Trecho do documento.
Campo Grande - MS, quinta, 16 de agosto de 2018

ACESSIBILIDADE

MPF/MS discute dificuldades dos deficientes

18 MAI 2011Por DA REDAÇÃO00h:00

No banheiro, o espelho inclinado deve ficar a 10 cm da pia, as saboneteiras à esquerda do espelho, o papel higiênico a 15 cm da borda do vaso, a lixeira não pode ser acionada por pedal e as portas devem abrir para o lado de fora. Alguns detalhes são previstos pelas normas, mas só são percebidos por quem é deficiente e enfrenta restrições no cotidiano. Detalhes que para a maioria são insignificantes, para as pessoas com deficiência fazem toda a diferença.

Material fornecido.

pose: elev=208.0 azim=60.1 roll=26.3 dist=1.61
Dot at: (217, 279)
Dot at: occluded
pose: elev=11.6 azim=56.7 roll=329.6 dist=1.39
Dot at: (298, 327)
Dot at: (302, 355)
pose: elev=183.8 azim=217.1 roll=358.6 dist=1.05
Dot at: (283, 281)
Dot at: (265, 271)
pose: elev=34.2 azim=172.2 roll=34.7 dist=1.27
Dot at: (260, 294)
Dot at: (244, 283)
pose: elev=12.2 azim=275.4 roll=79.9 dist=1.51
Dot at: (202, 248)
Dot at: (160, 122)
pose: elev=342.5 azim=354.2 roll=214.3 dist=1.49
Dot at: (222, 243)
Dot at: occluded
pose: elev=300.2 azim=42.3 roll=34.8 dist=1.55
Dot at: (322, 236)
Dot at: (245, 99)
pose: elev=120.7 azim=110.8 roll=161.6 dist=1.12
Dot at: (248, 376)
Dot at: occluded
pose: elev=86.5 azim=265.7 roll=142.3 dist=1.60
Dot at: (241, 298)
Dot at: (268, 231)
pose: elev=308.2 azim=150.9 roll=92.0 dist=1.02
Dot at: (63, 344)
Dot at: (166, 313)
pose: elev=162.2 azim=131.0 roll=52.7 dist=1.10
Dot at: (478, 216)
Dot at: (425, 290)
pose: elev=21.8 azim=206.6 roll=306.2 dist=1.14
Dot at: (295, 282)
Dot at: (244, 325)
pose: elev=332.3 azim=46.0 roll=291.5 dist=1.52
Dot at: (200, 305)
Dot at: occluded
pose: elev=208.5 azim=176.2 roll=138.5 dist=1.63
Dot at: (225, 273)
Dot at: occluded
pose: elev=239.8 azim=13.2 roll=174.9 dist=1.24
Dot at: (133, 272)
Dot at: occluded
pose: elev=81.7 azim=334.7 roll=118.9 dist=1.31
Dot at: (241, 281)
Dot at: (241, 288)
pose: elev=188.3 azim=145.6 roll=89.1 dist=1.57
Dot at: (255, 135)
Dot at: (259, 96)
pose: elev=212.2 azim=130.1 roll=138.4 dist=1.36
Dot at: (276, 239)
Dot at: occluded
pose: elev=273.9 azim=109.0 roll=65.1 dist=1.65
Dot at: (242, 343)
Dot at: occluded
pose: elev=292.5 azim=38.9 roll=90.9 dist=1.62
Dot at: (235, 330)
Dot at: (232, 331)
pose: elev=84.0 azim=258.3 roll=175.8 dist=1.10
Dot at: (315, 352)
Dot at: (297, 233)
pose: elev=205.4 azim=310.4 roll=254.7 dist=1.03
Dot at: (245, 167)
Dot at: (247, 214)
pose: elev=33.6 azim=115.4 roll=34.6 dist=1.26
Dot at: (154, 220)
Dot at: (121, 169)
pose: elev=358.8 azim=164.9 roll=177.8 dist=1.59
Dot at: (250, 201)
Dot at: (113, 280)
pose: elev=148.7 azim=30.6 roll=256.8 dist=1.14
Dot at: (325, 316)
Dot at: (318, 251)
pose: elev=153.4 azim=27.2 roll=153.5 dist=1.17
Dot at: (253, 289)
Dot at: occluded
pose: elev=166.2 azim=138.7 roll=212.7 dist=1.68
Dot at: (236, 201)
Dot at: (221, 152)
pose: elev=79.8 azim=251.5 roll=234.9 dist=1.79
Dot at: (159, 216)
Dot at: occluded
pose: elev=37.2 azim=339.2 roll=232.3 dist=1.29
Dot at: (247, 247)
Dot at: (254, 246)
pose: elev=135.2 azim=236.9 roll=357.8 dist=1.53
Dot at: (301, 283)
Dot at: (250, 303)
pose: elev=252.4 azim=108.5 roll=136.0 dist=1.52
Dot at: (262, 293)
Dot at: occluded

Conjunto de tarefas.
1. Segundo a reportagem sobre acessibilidade, a que distância da borda do vaso deve ficar o papel higiênico?
2. Prossiga a reportagem sobre acessibilidade a partir da última frase apresentada.
As entradas não têm nenhum papel nesta atividade.

Respostas esperadas.
1. A 15 cm da borda do vaso.

2.
Detalhes cruciais como estes foram debatidos anteontem na sede da Procuradoria da República em Campo Grande, em reunião inédita sobre as reformas estruturais nas sedes do Ministério Público Federal em Mato Grosso do Sul. É a primeira vez que um órgão público do estado consulta usuários, entidades de pessoas com deficiência e representantes de órgãos engajados em expandir a acessibilidade antes de realizar modificações estruturais em seus prédios. A reunião é uma iniciativa do procurador regional dos direitos do cidadão, Felipe Fritz Braga, e contou com a participação do procurador-chefe do MPF/MS, Ramiro Rockenbach.

Durante a reunião, representantes do Conselho Regional de Arquitetura, Engenharia e Agronomia (CREA), do Fórum Permanente de Acessibilidade em Campo Grande, do Conselho Estadual da Pessoa com Deficiência, o autor do blog Acessibilidade na Prática, Frederico Rios, e outras pessoas com mobilidade reduzida ou deficiência avaliaram os projetos de readequação das sedes do Ministério Público Federal.

A acessibilidade é determinada por lei e definida por normas técnicas. Mas, para o procurador Felipe Fritz Braga, a consulta é importante: “muitas vezes um usuário com deficiência aponta erros no projeto que somente ele, com sua vivência cotidiana, consegue perceber”. Segundo o procurador, as sedes da Procuradoria da República devem ser modelo de acessibilidade.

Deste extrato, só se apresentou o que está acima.